The first day of every economics course I teach, I always describe what I call Blurry Brain. I tell my students that they’re going to experience it frequently as they wrap their minds around the abstract theory that is taught in economics class. Some times something will seem very clear but when they look at it again, it will look very strange and they’ll experience Blurry Brain. Eventually, however, things should click for them as long as they stick with studying it.
In order to make it all easier, I start teaching an abstract concept and model by telling a very intuitive story. At the root of all good theory is a story and it should make sense at the intuitive level. Theory should reflect common sense. After that, I explain we have to take some thing that is very intuitive and put into a place where we can study and poke at it like a scientist with a stick and a frog. However, we don’t have frogs and sticks in our economics laboratory. Physicists don’t have those things either. We only have numbers and math relationships. We have to take these very intuitive ideas and make them testable or we can’t prove if we have a valid theory. If we don’t have theory, then we don’t have those common sense stories that guide our understanding of the world.
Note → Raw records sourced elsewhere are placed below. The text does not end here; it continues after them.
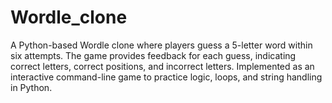 # Wordle_clone
A Python-based Wordle clone where players guess a 5-letter word within six attempts. The game provides feedback for each guess, indicating correct letters, correct positions, and incorrect letters. Implemented as an interactive command-line game to practice logic, loops, and string handling in Python.
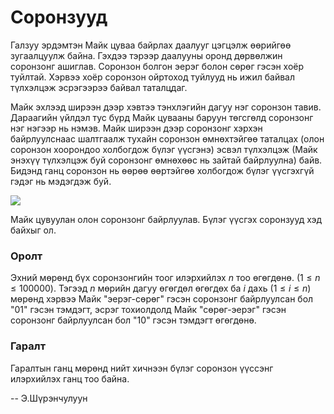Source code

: Соронзууд
=========
Галзуу эрдэмтэн Майк цуваа байрлах даалууг цэгцэлж өөрийгөө зугаалцуулж байна.
Гэхдээ тэрээр даалууны оронд дөрвөлжин соронзонг ашиглав. Соронзон болгон эерэг
болон сөрөг гэсэн хоёр туйлтай. Хэрвээ хоёр соронзон ойртоход туйлууд нь ижил
байвал түлхэлцэж эсрэгээрээ байвал таталцдаг.

Майк эхлээд ширээн дээр хэвтээ тэнхлэгийн дагуу нэг соронзон тавив. Дараагийн
үйлдэл тус бүрд Майк цувааны баруун төгсгөлд соронзонг нэг нэгээр нь нэмэв. Майк
ширээн дээр соронзонг хэрхэн байрлуулснаас шалтгаалж тухайн соронзон өмнөхтэйгөө
таталцах (олон соронзон хоорондоо холбогдож бүлэг үүсгэнэ) эсвэл түлхэлцэж (Майк
энэхүү түлхэлцэж буй соронзонг өмнөхөөс нь зайтай байрлуулна) байв. Бидэнд ганц
соронзон нь өөрөө өөртэйгөө холбогдож бүлэг үүсгэхгүй гэдэг нь мэдэгдэж буй.

![][1]

Майк цувуулан олон соронзонг байрлуулав. Бүлэг үүсгэх соронзууд хэд байхыг ол.


### Оролт
Эхний мөрөнд бүх соронзонгийн тоог илэрхийлэх $n$ тоо өгөгдөнө.
$(1 ≤ n ≤ 100000)$. Тэгээд $n$ мөрийн дагуу өгөгдөл өгөгдөх ба $i$ дахь
$(1 ≤ i ≤ n)$ мөрөнд хэрвээ Майк "эерэг-сөрөг" гэсэн соронзонг байрлуулсан бол
"01" гэсэн тэмдэгт, эсрэг тохиолдолд Майк "сөрөг-эерэг" гэсэн соронзонг
байрлуулсан бол "10" гэсэн тэмдэгт өгөгдөнө.

### Гаралт
Гаралтын ганц мөрөнд нийт хичнээн бүлэг соронзон үүссэнг илэрхийлэх ганц тоо
байна.

  [1]: http://espresso.codeforces.com/1080bca1bfd4fb588982bdc5c23614cd5143cd30.png

-- Э.Шүрэнчулуун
Theories must be testable so that they come from hypotheses that can be proved or disproved. That is why evolution is a theory. It is testable and has been proved over and over. God is an idea that can never be proved or tested. God has to stay a hypothesis in terms of the scientific method because we can’t empirically test the existence of a ‘god’. Some folks try to infer god, but when it comes to science, you pretty much have to stay within the realm of things that can be deduced from data. If you can experience the data directly, you can test the idea or hypothesis, you can prove it true or false, and you can contribute to theory.